WHAT THIS TASK INVOLVES — Please reproduce the text of each entry below word for word, line by line, leaving out the pictures.
BEGIN GIVEN RECORDS
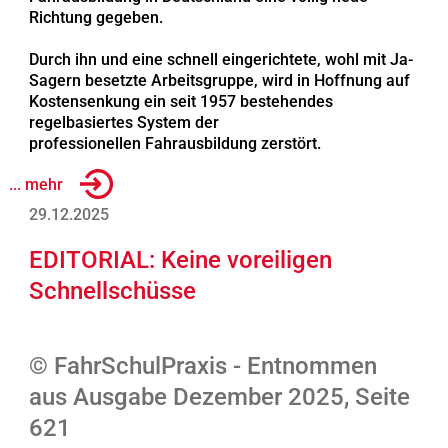
Richtung gegeben.
Durch ihn und eine schnell eingerichtete, wohl mit Ja-
Sagern besetzte Arbeitsgruppe, wird in Hoffnung auf
Kostensenkung ein seit 1957 bestehendes
regelbasiertes System der
professionellen Fahrausbildung zerstört.
... mehr
29.12.2025
EDITORIAL: Keine voreiligen
Schnellschüsse
© FahrSchulPraxis - Entnommen
aus Ausgabe Dezember 2025, Seite
621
END GIVEN RECORDS
RESULT OF THIS EXERCISE —
Richtung gegeben.
Durch ihn und eine schnell eingerichtete, wohl mit Ja-
Sagern besetzte Arbeitsgruppe, wird in Hoffnung auf
Kostensenkung ein seit 1957 bestehendes
regelbasiertes System der
professionellen Fahrausbildung zerstört.
... mehr
29.12.2025
EDITORIAL: Keine voreiligen
Schnellschüsse
© FahrSchulPraxis - Entnommen
aus Ausgabe Dezember 2025, Seite
621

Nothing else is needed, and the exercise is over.